_Instructions to follow_: Retype exactly the span of lines below from the one with "hfov_deg: 60.0" through the one with "hfov_deg: 106.2". Do not include pictures.

[[ Information, beginning ]]

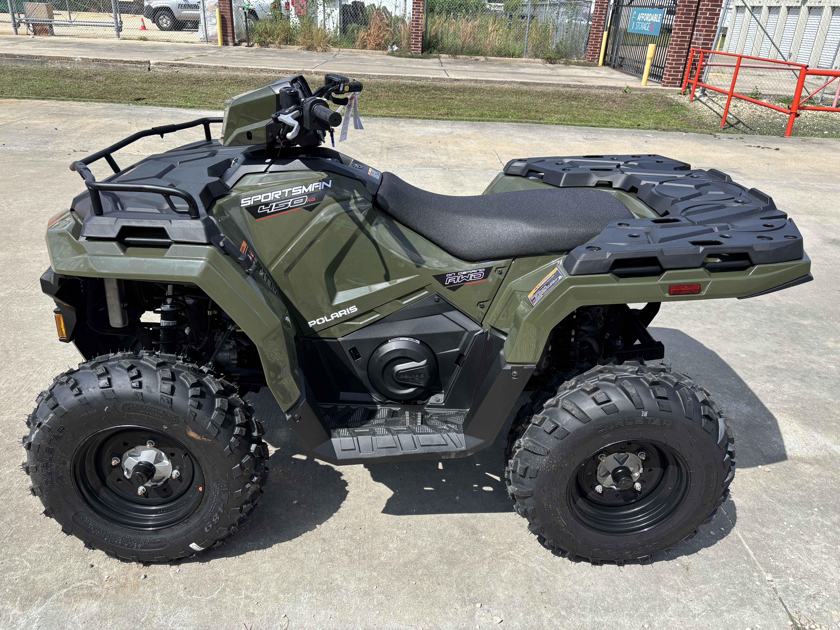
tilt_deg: -24.2
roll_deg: -3.2
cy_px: 315
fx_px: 631
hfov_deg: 67.3
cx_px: 420
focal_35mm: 26
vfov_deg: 53.1
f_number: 1.6
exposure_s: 1/2193
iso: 50
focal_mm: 5.96
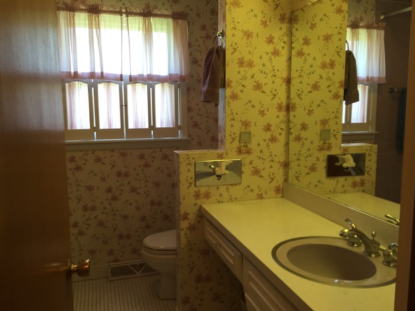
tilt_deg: -7.6
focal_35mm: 30
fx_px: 360
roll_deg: +0.1
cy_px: 160
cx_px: 209
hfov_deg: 60.0
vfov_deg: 46.8
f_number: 2.2
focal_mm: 4.15
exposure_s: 1/40
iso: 40
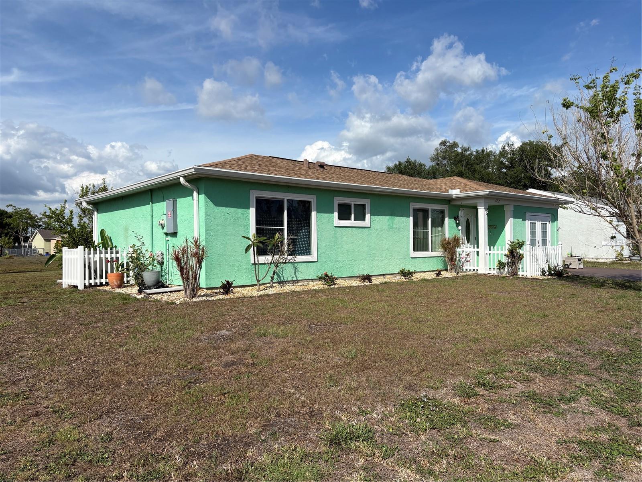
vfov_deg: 53.1
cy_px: 241
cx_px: 321
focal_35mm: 26
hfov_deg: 67.3
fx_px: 482
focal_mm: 5.96
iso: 50
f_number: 1.6
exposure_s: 1/5814
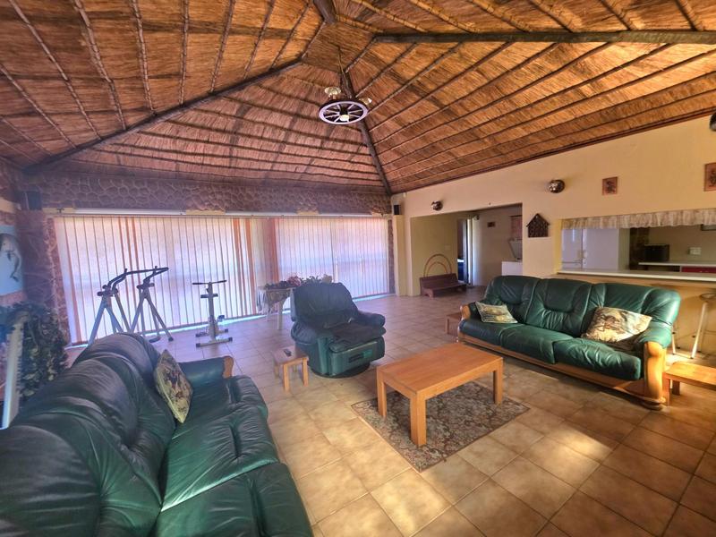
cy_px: 268
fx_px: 269
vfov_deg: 89.9
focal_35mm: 13
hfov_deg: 106.2
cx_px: 358
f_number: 1.9
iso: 320
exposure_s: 1/50.3
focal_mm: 2.2
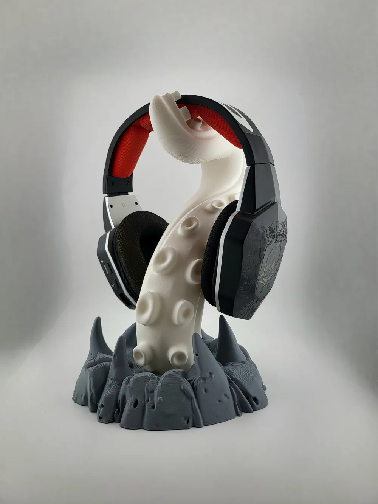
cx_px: 189
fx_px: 349
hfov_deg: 56.8
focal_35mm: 24
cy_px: 252
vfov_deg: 71.6
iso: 40
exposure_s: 1/1111
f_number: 1.8
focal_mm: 5
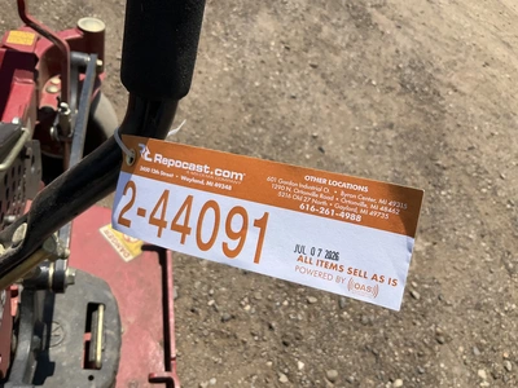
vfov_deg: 48.2
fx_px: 434
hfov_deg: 61.7
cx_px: 259
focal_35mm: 29
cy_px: 194
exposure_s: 1/2058
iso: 25
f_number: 1.8
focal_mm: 3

[[ Information, end ]]

_The completed task_:
hfov_deg: 60.0
vfov_deg: 46.8
f_number: 2.2
focal_mm: 4.15
exposure_s: 1/40
iso: 40
vfov_deg: 53.1
cy_px: 241
cx_px: 321
focal_35mm: 26
hfov_deg: 67.3
fx_px: 482
focal_mm: 5.96
iso: 50
f_number: 1.6
exposure_s: 1/5814
cy_px: 268
fx_px: 269
vfov_deg: 89.9
focal_35mm: 13
hfov_deg: 106.2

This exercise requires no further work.